C’est ce même registre (la fugacité de l’existence) qu’évoque le turc Ohran Veli Kanik dans son poème « À l’intérieur », précisément mystérieusement imbriqué par Fellini (ou par l’un de ses assistants) à l’intérieur du même passage en grec ancien[7] :
« Nous avons des mers au soleil, Nous avons des arbres couverts de feuilles, Matin et soir nous allons et venons, Entre nos mers et nos arbres, Dans le néant. »
Federico Fellini sortait en 1968, après une dépression, d’une pleurésie allergique qui faillit (c’était en 1967) lui couter la vie. Il percevait de surcroît son époque (celle du « miracle italien » d’après-guerre), à l’instar de Pasolini mais différemment, comme une fin de la civilisation[8]. Dans le De Natura rerum (II, 1144-1150) Lucrèce l’avait annoncé : « C’est ainsi qu’à leur tour les murailles qui entourent le vaste monde, succombant aux assauts du temps, ne formeront plus que décombres et poussières de ruines (…). Et déjà notre époque est en ruines… ». Sans doute est-ce pourquoi dans Fellini-Roma (1972), film lui-même bizarrement constitué de fragments hétéroclites, Fellini donne la parole au romancier et scénariste américain Gore Vidal (1925-2012), qui voit le monde aller vers sa fin… et juge que Rome est à cet égard le meilleur endroit pour l’attendre !

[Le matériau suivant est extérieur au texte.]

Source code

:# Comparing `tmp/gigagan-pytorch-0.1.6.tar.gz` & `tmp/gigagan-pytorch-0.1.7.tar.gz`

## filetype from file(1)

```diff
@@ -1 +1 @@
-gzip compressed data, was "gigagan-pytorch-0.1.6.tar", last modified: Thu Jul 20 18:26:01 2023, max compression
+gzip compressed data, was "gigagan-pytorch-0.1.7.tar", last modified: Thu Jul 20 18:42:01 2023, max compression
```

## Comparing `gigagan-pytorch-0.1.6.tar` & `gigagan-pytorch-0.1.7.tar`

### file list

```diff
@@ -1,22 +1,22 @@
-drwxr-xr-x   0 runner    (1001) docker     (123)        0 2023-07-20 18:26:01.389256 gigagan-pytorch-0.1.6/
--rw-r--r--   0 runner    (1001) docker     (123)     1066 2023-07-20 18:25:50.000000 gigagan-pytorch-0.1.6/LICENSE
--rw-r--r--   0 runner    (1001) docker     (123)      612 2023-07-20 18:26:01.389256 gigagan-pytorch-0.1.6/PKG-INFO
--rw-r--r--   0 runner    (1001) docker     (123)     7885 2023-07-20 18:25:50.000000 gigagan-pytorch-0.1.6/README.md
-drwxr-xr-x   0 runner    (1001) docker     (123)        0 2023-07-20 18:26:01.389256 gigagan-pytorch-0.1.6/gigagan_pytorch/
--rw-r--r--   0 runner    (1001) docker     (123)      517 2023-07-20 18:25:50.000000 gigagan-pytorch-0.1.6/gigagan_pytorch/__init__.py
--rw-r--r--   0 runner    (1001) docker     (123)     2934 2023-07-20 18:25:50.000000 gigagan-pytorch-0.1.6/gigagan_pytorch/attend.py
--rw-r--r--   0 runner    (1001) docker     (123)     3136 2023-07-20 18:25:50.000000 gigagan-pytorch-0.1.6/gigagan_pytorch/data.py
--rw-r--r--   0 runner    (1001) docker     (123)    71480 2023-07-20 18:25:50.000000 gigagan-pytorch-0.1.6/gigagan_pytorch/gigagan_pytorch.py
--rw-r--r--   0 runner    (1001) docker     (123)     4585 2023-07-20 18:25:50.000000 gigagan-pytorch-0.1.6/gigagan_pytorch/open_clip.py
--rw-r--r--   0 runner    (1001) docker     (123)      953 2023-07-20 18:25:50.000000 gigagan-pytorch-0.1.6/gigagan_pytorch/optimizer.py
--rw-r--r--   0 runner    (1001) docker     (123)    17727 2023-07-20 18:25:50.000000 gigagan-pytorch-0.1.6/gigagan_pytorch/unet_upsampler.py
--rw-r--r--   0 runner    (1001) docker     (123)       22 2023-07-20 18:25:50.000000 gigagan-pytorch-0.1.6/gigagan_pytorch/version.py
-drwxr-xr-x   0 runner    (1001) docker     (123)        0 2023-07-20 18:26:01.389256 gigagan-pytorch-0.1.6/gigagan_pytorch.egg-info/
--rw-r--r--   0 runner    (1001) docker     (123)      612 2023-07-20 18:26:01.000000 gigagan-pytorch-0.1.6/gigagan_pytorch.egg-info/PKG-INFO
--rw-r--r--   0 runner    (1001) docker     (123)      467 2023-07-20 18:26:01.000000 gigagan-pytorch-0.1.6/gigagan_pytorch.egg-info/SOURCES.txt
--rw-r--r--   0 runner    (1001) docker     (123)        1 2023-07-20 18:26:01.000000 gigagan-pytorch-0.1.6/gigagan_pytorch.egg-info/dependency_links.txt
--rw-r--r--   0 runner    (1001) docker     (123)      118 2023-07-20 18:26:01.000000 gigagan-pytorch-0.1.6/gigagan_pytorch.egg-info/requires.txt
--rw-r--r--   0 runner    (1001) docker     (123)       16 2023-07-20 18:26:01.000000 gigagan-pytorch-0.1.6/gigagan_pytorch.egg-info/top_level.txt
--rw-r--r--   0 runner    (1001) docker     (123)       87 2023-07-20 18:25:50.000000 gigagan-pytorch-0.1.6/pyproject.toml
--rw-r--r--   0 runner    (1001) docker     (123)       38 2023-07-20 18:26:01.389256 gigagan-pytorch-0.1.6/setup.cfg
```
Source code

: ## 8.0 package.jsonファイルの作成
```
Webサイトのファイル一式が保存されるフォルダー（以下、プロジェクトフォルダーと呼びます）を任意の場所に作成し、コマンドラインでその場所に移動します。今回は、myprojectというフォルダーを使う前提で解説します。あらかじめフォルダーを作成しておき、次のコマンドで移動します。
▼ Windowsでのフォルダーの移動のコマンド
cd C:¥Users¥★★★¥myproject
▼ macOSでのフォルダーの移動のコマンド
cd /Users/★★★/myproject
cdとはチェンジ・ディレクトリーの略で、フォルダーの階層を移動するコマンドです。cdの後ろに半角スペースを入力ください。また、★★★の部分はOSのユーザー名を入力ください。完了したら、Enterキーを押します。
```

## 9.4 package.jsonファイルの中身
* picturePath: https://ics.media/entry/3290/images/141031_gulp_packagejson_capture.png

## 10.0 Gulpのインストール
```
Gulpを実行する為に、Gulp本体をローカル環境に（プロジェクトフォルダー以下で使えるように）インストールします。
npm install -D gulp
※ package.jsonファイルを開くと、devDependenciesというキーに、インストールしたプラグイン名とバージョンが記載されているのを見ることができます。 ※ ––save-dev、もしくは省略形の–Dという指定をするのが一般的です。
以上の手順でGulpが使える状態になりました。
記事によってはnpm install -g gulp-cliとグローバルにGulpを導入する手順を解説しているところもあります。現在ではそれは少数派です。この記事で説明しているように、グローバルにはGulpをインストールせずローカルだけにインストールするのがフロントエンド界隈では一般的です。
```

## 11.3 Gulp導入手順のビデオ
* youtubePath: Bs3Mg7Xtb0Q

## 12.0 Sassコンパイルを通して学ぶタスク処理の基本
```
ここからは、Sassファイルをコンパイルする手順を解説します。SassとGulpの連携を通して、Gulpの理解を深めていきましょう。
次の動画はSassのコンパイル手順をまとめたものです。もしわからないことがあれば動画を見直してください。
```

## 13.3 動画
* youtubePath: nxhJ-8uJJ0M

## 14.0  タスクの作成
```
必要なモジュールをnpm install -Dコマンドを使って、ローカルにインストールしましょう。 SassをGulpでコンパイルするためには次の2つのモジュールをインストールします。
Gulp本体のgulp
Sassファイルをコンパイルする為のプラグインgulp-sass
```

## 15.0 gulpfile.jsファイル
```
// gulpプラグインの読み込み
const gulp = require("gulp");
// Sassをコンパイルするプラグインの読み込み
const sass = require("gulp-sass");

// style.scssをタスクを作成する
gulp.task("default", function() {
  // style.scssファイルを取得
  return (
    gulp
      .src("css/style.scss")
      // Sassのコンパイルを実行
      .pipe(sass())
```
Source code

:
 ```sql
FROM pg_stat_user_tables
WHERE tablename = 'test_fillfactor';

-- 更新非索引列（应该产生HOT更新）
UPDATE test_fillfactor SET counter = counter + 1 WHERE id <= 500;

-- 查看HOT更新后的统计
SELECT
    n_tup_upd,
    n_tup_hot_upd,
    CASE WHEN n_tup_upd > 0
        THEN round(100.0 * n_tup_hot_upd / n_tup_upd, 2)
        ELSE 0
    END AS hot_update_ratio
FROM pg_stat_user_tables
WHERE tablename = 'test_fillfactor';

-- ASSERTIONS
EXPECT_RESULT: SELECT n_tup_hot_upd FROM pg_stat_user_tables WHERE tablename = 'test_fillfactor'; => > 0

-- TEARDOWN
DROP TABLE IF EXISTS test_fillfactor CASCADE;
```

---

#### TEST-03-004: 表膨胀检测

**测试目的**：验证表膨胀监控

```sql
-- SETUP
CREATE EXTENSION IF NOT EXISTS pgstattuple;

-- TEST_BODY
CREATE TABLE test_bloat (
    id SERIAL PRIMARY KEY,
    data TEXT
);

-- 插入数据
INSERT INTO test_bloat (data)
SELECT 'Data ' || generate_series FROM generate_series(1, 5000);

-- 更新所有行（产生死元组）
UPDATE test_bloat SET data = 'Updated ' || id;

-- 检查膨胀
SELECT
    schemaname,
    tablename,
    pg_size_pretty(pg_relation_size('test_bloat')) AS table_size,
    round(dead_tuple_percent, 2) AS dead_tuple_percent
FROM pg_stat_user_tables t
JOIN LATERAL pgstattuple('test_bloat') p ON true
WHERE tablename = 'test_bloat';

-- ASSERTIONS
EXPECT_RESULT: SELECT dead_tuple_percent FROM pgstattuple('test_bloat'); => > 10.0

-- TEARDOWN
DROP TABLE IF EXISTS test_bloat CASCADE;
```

Concluons : après Huit et demi (1963) où il avait réalisé une formidable mise en abyme de son propre travail de cinéaste, le Satyricon est une nouvelle illustration de la quête de Fellini, à la recherche d’un renouvellement du langage cinématographique, le sien en particulier (en rupture avec la forme plus classique de ses chefs-d’œuvre antérieurs comme Les Vitelloni, La Strada, il bidone, Les Nuits de Cabiria). Il apparaît ainsi comme le contemporain des grands créateurs de formes au XXe siècle : soit au cinéma (on pense à Alain Resnais, ou à Ingmar Bergman qu’il fréquenta à cette époque), ou en peinture (Picasso qu’il admirait beaucoup[9]), ou en littérature (même s’il ne fut guère un lecteur assidu : n’ayons pas peur – même s’il en aurait ri – de citer Joyce, Faulkner, Virginia Woolf, Proust ou Claude Simon).
[1] Voir René Martin, Le Satyricon, Pétrone, Ellipses, coll. « Textes fondateurs », 1999, p. 4 et 19 : étude de référence sur le roman de Pétrone.
[2] Voir Jean-Michel Ropars, « Fellini, Archiloque de Paros et Pindare », Bulletin de l’Association Guillaume Budé, 2020, I, p. 137-147.
[3] Giovanni Grazzini, Fellini par Fellini, traduit de l’italien par Nino Frank, Paris, Champs, Flammarion, 1987. Certes Fellini a pu, conformément à son habitude, bluffer son intervieweur et Grazzini a pu aussi lui-même « enjoliver » les réponses du Maestro : mais il ne peut s’agir entièrement d’affabulation.
[4] Archiloque de Paros, fin du fragment 7 (Lasserre & Bonnard, Paris, CUF, 1958).
[5] Giovanni Grazzini, o. c., p. 138-139.
[6] Pindare, fragment 131 (CUF, IV, p. 196, texte établi et traduit par Aimé Puech), citation de Plutarque (Consolation à Apollonios, 35, 120 D).
[7] Voir Andrea Scala, « Diverse lingue, orribili favelle ? In margine al multi linguismo del Fellini-Satyricon », in De Berti Raffaele, Gagetti Elisa betta & Slavatti Fabrizio, Fellini-Satyricon. L’immaginario dell’antico, Quaderni di Acme 113, Cisalpino, Milano 2009, p. 115-132.
[8] Par la suite c’est aussi une fin du monde, celle de l’Europe d’avant 1914, qu’il évoquera dans Et Vogue le navire en 1983.
[9] En 2019 la Cinémathèque de Paris a consacré une exposition à ce sujet : « Quand Fellini rêvait de Picasso ».